Do Son 
The Lovable platform—designed to generate web applications from textual prompts—has unexpectedly become a boon for aspiring cybercriminals. According to research by Guardio Labs, Lovable has been identified as the most vulnerable to so-called jailbreak attacks, which allow users to circumvent built-in safeguards and create phishing pages nearly indistinguishable from legitimate ones.
Researchers have dubbed this novel technique “VibeScamming,” a reference to “vibe coding,” wherein the entirety of a program’s logic is crafted by AI from a textual task description. In Lovable’s case, the outcome proved disturbingly convenient for malicious actors: the platform not only generates pages mimicking sites such as Microsoft login portals but also automatically hosts them under its own subdomain. Once the victim enters their credentials, they are redirected to “office[.]com,” while their data is neatly logged and accessible via an automatically generated admin panel.

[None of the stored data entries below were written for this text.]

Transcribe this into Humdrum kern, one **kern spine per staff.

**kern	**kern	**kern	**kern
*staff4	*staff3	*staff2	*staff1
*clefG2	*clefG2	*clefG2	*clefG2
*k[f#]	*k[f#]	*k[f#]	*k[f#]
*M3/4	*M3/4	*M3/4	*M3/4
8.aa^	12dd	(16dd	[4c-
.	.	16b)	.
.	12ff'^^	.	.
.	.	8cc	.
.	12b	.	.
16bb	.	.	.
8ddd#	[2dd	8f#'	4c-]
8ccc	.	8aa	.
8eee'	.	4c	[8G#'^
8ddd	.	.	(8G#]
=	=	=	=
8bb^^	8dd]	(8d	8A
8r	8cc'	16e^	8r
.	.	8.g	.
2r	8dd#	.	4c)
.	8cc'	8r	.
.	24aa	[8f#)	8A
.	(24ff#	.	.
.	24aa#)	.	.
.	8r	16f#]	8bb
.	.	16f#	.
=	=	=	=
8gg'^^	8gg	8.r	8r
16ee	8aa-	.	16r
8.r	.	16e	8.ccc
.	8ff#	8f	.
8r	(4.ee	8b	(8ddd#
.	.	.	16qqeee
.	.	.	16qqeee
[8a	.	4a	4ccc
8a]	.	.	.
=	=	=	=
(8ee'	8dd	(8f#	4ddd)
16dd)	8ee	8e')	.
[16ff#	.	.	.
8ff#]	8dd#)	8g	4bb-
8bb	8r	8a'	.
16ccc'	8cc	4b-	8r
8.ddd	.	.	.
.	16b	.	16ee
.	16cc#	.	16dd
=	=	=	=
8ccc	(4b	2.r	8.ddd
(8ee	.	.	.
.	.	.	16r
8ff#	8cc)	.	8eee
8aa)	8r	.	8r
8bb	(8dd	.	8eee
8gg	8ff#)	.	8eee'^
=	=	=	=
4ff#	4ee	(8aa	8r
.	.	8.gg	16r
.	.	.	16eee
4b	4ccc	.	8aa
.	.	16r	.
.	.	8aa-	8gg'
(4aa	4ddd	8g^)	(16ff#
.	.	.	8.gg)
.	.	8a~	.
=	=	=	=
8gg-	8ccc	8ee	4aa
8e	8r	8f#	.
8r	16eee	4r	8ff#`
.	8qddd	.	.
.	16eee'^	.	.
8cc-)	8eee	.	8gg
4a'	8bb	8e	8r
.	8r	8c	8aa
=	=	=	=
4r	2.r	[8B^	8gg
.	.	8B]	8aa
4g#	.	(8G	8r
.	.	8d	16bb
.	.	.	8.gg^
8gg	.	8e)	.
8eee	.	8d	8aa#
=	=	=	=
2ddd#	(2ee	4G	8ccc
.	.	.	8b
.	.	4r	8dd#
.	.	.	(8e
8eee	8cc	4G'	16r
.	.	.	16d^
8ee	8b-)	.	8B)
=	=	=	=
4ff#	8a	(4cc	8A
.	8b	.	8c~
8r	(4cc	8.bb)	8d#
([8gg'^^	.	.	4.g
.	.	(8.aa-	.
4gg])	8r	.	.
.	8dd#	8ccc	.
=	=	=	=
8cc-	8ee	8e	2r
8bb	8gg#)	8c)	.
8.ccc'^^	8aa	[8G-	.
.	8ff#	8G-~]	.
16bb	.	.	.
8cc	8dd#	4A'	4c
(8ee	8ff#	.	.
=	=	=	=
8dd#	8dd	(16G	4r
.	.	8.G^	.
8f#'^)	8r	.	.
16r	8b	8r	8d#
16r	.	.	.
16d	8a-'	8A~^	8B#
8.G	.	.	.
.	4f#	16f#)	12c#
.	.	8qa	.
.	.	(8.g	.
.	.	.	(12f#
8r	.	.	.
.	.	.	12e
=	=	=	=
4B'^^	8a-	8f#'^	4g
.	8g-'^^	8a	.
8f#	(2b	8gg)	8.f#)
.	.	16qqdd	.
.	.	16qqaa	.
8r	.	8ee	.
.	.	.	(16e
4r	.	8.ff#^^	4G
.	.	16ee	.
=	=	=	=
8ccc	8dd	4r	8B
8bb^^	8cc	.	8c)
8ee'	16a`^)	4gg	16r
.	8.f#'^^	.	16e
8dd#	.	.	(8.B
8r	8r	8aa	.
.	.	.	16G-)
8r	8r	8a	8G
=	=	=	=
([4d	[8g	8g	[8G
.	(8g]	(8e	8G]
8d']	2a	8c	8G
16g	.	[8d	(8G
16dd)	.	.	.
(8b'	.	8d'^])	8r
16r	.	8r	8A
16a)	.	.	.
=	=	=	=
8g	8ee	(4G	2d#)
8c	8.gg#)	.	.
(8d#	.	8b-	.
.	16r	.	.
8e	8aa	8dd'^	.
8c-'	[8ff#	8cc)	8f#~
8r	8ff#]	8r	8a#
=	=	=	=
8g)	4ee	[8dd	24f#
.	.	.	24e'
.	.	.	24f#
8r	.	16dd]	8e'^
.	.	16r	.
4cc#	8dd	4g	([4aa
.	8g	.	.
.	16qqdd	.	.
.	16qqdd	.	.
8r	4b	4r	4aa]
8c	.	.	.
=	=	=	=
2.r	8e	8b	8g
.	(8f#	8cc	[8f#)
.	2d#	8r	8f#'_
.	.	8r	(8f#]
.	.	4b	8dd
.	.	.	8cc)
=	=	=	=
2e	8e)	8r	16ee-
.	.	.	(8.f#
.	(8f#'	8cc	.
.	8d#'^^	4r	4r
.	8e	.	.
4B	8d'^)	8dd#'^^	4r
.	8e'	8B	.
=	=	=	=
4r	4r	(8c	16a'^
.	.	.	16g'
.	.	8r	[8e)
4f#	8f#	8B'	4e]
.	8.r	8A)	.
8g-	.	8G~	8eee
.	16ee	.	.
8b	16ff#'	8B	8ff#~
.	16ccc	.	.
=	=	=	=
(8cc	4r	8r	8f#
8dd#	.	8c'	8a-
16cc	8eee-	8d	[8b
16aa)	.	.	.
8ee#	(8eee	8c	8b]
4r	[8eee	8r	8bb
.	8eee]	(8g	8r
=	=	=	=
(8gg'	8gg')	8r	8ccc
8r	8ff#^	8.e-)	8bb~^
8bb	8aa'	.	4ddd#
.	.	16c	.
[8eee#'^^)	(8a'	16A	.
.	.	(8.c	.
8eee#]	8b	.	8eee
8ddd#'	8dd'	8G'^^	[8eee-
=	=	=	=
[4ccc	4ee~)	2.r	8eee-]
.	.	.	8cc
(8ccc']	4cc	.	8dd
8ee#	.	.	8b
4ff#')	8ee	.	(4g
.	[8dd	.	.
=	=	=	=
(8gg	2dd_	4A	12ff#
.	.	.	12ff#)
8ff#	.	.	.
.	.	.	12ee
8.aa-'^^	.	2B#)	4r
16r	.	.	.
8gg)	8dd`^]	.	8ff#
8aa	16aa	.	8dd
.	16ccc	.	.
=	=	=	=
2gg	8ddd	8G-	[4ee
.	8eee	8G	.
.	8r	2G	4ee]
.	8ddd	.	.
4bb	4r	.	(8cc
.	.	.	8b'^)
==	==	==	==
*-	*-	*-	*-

Beyond visual similarity, Guardio’s researchers note that, in terms of user experience, the fake pages sometimes surpass the original. Moreover, during testing, the platform readily assisted in concealing phishing activity from security tools, enabling obfuscation, bypass techniques, and integrations with services such as Telegram and Firebase to exfiltrate stolen information.
The investigation revealed Lovable’s troubling aptitude for participating in multi-step attack sequences. A simple prompt to automate phishing can, through a series of increasingly specific instructions, guide the AI to craft an entire fraudulent campaign. Guardio internally referred to this escalation process as “leveling up,” wherein each step yields a more advanced and dangerous tool for attackers.
Such exploits have become feasible due to insufficiently stringent safeguards. While ChatGPT, according to the researchers, maintains a relatively high threshold for resisting malicious prompts, Anthropic’s Claude is reportedly more susceptible—especially when queries are masked as ethical or research-related.
Lovable, however, performed worst among all tested platforms, scoring just 1.8 out of 10 on Guardio’s newly developed benchmark for evaluating AI resistance to phishing abuse. Claude scored 4.3, while ChatGPT earned a significantly higher 8. Consequently, Lovable was deemed the most easily exploitable system among those assessed.
Adding to the concern is a new attack vector termed Immersive World. This approach involves constructing a fictional universe complete with roles and rules, thereby enabling the circumvention of LLM filters to solicit the creation of malicious code—ranging from keyloggers to Chrome-based scripts capable of harvesting passwords and other sensitive data.
The rapid evolution of generative AI is arming attackers with unprecedented capabilities: enabling them to craft sophisticated malware and phishing infrastructure without possessing even rudimentary technical skills. As Guardio warns, in the absence of robust restrictions, such platforms risk transforming from productivity tools into instruments of cybercrime.